Max Fried, Braves: He went 7-0 with a 2.25 ERA last year, relying on soft contact (two home runs) and pitchability more so than the dominant stuff you see from deGrom, Wheeler or Scherzer. Now he just has to prove he can do it for 30 starts.
As for the Marlins ...
5. How good is the Marlins' rotation?
With a mediocre offense and a roll-of-the-dice bullpen, the rotation will have to carry the Marlins back to the postseason. FanGraphs' preseason projections ranks the Marlins' rotation ... just 23rd-best in the majors. That feels a little pessimistic, but it makes sense as you dig deeper.
Only Sandy Alcantara has pitched a full season in the majors with a full workload. Pablo Lopez has topped out at 111 innings. Sixto Sanchez and Trevor Rogers have pitched one month in the majors. There isn't a lot of depth either, and now Sanchez starts out with mild inflammation, so he isn't on the active roster and Elieser Hernandez landed on the IL after his first start with biceps tendinitis.
6. Pete Alonso
Look, there's huge gap between the Alonso we saw in 2019 -- 53 home runs, .583 slugging, 5.4 WAR -- and the Alonso of 2020 (16 home runs, .490 slugging, 0.1 WAR in 57 games). That's a potential five-win swing with one player. I know my colleague Buster Olney is predicting a big season from Alonso, and the Mets raved about the slugger's approach and swing in spring training. Even if he splits the difference between 2019 and 2020, that could be the difference between first place and missing the playoffs in a close race.
7. Mike Soroka
Soroka went 13-4 with a 2.68 ERA as a rookie in 2019, showing the pitching smarts of a 20-year vet at just 21 years old. I talked to him last spring training, just before everything got shut down, and he said his big goal was to improve his strikeout rate -- theorizing that he wouldn't be able to maintain a 2.68 ERA if averaged just 7.3 K's per nine. I think you can, as long as you limit the home runs and walks as Soroka did.
He never had a chance to unveil any changes in 2020, as he tore his Achilles in his third start. The Braves are bringing him back slowly, and he starts the season on the IL after pitching just two innings in spring training. As with Alonso, there is a wide range of outcomes: He could be a soft ace alongside Fried, or maybe the BABIP regresses from 2019 and he's a midrotation type.
8. Didi Gregorius and Jean Segura
We know Bryce Harper is going to get on base and score and drive in around 100 runs. We know J.T. Realmuto should be the best all-around catcher in the game. We know Alec Bohm can hit and Hoskins will get on base at a good clip. So the Phillies' offense has a pretty high floor. Their middle infielders -- both 31 years old -- may determine whether this is an offense that can compete with the Mets and Braves. Both were good in 2020 as Gregorius hit .284/.339/.488 and Segura hit .266/.347/.422. The defense is also important. Neither is the rangiest player in the league at their position, so if they both lose a step, there could be a lot of ground balls sneaking into the outfield, as in 2020.
9. Back end of the Nationals' rotation
It goes without saying that for the Nationals to have any chance at the division, they need big seasons from Scherzer, Strasburg and Patrick Corbin, as they received in 2019, when that trio went 43-20 with a 3.18 ERA. But Anibal Sanchez also gave them a quality fourth starter, going 11-8 with a 3.85 ERA (after a horrible start) in 30 starts. Veteran Jon Lester, who had a 5.16 ERA in 2020 and led the NL in hits allowed in 2019, and Joe Ross get the first crack at the 4 and 5 spots.
10. Of course ... Juan Soto, Ronald Acuna Jr. and Francisco Lindor
With apologies to 2020 MVP Freddie Freeman, maybe the math needed to win the 2021 NL East is just some old-school superstar math: Which of these three MVP candidates has the greatest season? Back in 2005, the best player in the NL East, at least by FanGraphs WAR, was Braves center fielder Andruw Jones, who led the NL with 51 home runs and 128 RBIs and finished second in the MVP vote. The Braves also had one of the best clutch performers in the league in Chipper Jones, who finished second behind Florida's Carlos Delgado in win probability added even though he played just 109 games. So, be great, be clutch, stay healthy ... and pray for your bullpen.

● **Extracted data**
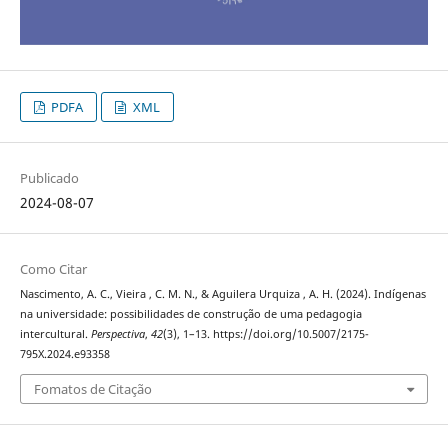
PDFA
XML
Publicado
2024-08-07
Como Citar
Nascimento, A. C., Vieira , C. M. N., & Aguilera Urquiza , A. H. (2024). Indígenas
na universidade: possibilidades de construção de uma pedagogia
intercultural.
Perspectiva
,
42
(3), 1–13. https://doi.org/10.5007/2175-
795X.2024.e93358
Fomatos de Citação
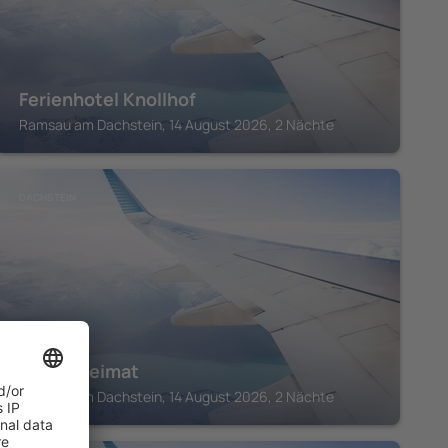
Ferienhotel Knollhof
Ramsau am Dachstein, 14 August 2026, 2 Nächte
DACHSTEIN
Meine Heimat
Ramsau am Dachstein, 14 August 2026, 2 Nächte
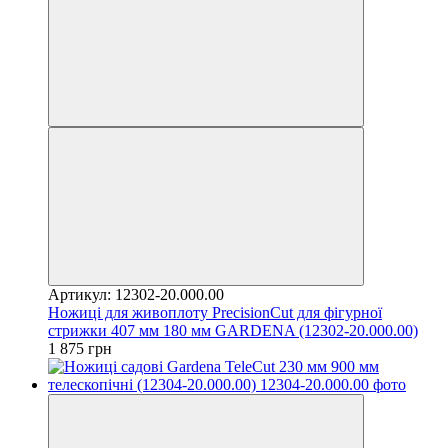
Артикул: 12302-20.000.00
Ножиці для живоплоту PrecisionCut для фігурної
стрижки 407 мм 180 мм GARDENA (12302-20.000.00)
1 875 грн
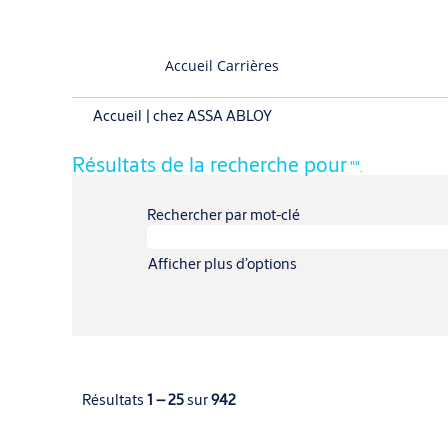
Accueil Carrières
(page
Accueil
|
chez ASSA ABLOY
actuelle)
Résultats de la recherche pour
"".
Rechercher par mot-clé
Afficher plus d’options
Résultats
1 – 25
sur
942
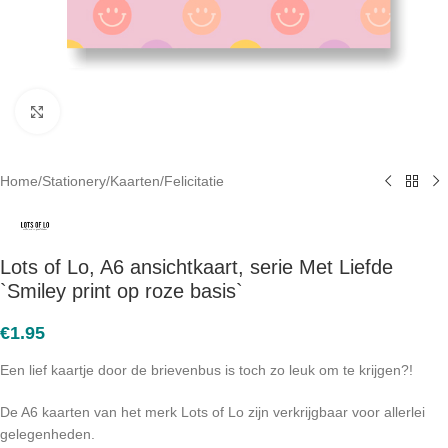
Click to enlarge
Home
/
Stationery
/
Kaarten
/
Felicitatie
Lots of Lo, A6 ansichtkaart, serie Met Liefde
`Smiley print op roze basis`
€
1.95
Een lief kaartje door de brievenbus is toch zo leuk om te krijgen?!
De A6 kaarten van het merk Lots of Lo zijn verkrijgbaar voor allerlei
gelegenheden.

...

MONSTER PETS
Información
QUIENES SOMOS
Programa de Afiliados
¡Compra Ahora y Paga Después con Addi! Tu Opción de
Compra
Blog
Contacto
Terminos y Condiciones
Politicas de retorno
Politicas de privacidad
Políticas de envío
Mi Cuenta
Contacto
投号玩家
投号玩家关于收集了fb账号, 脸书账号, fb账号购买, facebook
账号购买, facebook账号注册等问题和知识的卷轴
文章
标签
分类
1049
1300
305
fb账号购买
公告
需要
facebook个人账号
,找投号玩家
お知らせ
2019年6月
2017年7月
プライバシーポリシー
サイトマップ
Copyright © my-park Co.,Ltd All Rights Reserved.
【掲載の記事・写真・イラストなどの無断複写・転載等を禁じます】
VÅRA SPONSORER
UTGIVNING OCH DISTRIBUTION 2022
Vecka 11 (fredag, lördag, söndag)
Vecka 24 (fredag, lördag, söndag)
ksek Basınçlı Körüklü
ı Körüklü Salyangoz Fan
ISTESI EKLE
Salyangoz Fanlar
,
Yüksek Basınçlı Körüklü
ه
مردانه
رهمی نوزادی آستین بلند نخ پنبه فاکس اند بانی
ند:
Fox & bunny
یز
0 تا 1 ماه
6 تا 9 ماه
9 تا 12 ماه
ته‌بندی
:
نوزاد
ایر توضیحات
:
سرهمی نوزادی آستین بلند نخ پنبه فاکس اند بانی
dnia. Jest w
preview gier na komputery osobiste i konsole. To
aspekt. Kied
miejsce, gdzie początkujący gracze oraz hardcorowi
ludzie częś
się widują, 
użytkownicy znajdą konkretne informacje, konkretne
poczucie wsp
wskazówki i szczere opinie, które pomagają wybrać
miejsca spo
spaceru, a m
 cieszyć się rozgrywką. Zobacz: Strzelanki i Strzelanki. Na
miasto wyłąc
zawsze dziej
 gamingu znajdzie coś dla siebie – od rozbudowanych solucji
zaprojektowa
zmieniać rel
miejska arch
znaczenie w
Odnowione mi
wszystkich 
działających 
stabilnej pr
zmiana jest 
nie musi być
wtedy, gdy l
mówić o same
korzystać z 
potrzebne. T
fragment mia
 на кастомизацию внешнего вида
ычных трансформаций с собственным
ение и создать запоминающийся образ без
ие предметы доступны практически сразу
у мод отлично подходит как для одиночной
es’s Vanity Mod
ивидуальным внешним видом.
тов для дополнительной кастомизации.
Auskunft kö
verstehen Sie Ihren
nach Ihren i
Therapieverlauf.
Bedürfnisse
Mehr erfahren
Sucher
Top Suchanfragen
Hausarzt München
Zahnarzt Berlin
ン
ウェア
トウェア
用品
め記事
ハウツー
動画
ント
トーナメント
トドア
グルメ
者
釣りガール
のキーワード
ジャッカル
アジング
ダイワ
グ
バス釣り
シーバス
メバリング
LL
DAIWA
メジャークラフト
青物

--

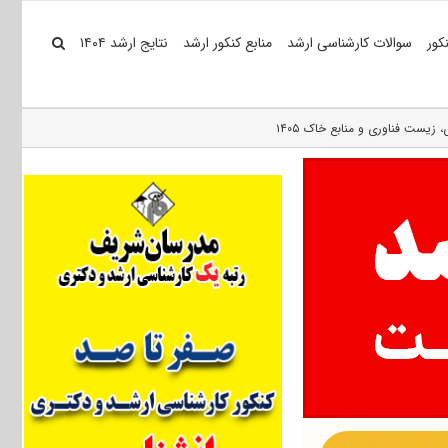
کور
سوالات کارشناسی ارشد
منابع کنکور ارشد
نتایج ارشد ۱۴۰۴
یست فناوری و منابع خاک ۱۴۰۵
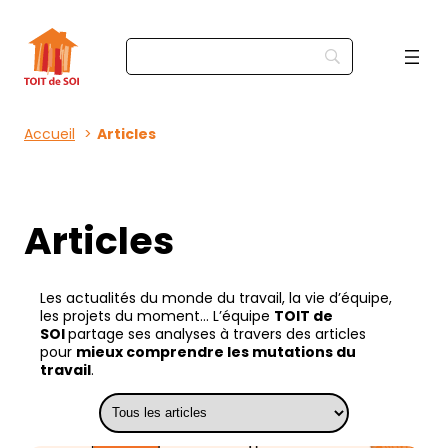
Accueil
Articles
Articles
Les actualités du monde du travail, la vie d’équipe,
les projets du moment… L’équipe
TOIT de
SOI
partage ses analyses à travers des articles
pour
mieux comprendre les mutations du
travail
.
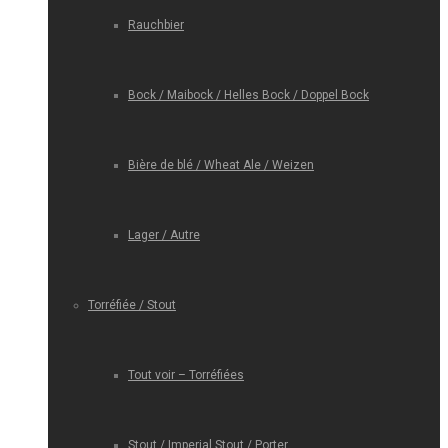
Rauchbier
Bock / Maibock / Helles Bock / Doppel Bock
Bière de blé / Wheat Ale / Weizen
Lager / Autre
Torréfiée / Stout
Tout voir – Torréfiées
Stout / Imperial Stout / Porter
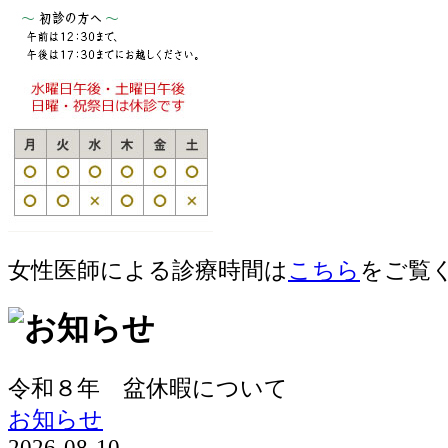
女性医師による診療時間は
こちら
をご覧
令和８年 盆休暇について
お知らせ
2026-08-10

● **Exercise set**
1. List every numbered section heading in the NL East baseball excerpt, along with its number.
2. Copy word for word the part of the NL East baseball excerpt between "With a mediocre" and "you dig deeper.", inclusive.
The rows aren't needed for any of this work.

● **Solutions below**
1.
5. How good is the Marlins' rotation?
6. Pete Alonso
7. Mike Soroka
8. Didi Gregorius and Jean Segura
9. Back end of the Nationals' rotation
10. Of course ... Juan Soto, Ronald Acuna Jr. and Francisco Lindor

2.
With a mediocre offense and a roll-of-the-dice bullpen, the rotation will have to carry the Marlins back to the postseason. FanGraphs' preseason projections ranks the Marlins' rotation ... just 23rd-best in the majors. That feels a little pessimistic, but it makes sense as you dig deeper.